I wouldn’t either but William’s FM was not the only person there. His FGM was, his sister was and there was lots of activity. These were surroundings where the adults felt comfortable and safe whilst being confident that William was not a ‘wanderer’.

Regardless, William’s disappearance is not their fault. It is not Karlie’s fault, nor Brendan’s, FaCS, the Children’s Court, or anyone else’s fault but that of the person or persons unknown who intervened in William’s life that day — pure and simple.
 
  • #538
There are lots of dysfunctional families that manage not to have their children removed. If children are physically or sexually abused they definitely should be removed from that situation. The court deemed WT & his sister were "at risk", meaning i would think that nothing had actually happened to them yet, but there was a risk of it.
If KT chooses to live with a drug addict that is also her risk. But NC has stated she is no longer with him.

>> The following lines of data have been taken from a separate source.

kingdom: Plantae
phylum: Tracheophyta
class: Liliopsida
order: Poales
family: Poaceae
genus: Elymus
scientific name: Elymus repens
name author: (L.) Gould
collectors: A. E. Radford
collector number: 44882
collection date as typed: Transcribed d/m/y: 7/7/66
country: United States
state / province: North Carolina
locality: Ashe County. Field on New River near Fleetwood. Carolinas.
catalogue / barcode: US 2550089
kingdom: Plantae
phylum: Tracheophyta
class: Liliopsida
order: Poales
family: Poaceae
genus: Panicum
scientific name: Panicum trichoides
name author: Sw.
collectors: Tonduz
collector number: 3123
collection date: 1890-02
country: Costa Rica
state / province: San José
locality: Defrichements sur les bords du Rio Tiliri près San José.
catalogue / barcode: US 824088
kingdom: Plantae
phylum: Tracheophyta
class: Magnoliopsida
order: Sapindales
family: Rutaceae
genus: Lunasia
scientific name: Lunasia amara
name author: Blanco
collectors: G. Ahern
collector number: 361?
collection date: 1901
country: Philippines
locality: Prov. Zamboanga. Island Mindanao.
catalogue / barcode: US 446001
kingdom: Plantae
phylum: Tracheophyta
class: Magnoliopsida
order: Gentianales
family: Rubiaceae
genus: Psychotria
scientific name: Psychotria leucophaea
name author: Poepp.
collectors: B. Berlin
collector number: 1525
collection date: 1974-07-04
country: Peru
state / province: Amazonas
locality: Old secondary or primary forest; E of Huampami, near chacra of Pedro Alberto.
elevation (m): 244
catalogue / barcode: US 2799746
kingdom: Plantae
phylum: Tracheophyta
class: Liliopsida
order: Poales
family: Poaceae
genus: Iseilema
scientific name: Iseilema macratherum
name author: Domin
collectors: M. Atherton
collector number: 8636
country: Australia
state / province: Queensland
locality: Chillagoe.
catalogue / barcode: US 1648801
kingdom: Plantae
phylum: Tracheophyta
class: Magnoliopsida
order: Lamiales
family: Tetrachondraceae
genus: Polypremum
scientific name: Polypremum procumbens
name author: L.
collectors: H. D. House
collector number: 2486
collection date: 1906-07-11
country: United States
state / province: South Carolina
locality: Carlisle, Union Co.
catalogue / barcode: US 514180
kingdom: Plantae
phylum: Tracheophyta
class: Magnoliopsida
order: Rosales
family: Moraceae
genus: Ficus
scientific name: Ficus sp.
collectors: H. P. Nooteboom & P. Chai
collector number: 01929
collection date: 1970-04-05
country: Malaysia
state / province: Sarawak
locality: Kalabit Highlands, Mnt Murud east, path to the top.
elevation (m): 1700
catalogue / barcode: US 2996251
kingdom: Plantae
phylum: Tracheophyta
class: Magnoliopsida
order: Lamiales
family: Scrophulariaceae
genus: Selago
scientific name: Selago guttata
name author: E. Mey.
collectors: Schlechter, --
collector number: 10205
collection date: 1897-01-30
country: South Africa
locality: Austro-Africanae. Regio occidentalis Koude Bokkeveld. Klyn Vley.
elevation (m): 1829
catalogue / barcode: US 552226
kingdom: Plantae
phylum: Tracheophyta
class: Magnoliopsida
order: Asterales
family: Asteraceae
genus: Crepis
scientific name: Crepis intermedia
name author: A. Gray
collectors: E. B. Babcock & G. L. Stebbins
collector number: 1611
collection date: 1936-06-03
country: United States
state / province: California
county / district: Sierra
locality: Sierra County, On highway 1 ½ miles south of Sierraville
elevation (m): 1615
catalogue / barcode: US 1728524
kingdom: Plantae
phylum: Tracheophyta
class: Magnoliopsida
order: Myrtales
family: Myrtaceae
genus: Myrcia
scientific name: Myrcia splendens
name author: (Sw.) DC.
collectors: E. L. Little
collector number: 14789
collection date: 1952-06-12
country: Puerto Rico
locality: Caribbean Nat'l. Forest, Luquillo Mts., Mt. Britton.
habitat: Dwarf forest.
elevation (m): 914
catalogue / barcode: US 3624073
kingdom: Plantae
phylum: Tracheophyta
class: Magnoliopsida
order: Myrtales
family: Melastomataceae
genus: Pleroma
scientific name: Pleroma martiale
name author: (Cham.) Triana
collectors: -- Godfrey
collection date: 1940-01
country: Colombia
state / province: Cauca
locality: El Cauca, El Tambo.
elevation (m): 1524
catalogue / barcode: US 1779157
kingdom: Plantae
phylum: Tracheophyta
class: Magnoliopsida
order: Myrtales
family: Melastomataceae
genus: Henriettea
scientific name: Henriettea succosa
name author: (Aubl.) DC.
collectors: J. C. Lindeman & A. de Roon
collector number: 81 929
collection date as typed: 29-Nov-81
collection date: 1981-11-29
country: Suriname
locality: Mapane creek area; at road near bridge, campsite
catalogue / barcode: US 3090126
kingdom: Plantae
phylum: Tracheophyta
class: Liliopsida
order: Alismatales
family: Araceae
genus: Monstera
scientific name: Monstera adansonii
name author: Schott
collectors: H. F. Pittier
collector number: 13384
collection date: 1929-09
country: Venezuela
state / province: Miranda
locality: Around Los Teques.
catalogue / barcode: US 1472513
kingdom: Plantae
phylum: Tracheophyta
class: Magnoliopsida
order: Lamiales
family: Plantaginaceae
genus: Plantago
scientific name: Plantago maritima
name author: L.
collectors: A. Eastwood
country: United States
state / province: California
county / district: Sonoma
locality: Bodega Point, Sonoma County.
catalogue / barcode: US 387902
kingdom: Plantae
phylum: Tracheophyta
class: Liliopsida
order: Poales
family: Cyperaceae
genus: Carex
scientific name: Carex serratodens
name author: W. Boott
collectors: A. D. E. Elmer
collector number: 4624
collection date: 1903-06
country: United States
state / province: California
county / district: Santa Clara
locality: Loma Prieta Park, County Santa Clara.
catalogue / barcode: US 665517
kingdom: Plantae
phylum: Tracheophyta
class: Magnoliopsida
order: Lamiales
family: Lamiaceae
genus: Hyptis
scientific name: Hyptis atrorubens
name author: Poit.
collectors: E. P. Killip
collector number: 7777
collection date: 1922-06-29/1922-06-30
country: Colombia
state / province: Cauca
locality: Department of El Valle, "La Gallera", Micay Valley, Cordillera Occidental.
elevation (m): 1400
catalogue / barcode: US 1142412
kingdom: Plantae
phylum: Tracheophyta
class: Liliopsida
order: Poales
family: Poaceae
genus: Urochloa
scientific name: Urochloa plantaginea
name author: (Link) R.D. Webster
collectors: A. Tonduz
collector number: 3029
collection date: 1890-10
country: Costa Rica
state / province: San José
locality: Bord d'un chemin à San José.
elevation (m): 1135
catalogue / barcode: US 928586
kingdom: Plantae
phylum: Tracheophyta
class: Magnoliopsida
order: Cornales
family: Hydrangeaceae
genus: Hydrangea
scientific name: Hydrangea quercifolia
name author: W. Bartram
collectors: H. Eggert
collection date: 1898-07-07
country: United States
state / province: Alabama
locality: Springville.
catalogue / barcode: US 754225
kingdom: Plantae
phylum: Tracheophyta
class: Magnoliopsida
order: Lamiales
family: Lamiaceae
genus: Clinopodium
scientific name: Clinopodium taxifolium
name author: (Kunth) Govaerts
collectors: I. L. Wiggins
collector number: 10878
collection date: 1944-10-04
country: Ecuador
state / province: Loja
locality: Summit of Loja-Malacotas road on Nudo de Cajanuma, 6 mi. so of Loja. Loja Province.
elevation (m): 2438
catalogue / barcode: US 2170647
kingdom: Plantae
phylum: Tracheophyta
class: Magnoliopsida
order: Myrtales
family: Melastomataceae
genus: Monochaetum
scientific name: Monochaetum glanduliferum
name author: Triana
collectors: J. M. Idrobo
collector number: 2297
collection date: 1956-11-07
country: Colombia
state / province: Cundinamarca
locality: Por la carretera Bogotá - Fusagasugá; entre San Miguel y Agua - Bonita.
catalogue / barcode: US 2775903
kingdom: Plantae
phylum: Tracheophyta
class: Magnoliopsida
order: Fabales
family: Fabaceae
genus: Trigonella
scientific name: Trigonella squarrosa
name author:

It’s not that simple. You are disregarding the effects of parental neglect due to drug abuse and the trauma experienced by children who witness domestic violence. The ‘risk’ of psychological harm to children in families such as this is undeniable, let alone the risk of (often accidental) physical harm.
 
  • #539
It’s not that simple. You are disregarding the effects of parental neglect due to drug abuse and the trauma of children witnessing domestic violence. The ‘risk’ of psychological harm to children in families such as this is undeniable, let alone the risk of (often accidental) physical harm.

If someone cannot control their aggression in a public place whilst their children are present and spits in the face of the law.
I dread to think what goes on behind closed doors.
imo
 
  • #540
I try not to be judgemental of people i really know nothing much about and not personally knowing them either.
Who is enabling her to do what? She had two of her children ripped out of her arms by FACS/police because of a problematic situation she was in with the poor choices she made in her life. Her son is missing feared dead while in State care, and she should just be fine with all of that? I would be p****ed off as heck too if i was her. If WT hadn't of been removed from her care he would probably still be where he should be, with his family, IMO.
You are being judgemental just by making excuses for her behaviour. She's had many chances IMO - one child taken then another at least 7 months later, how long before the next 2?

I have empathy for her situation, but for heavens sake get your act together girl for the children you have with you.

Her children were ripped out of her arms for a reason, and it seems those reasons continue.

Everyone makes poor choices in life, most learn from those, some don't.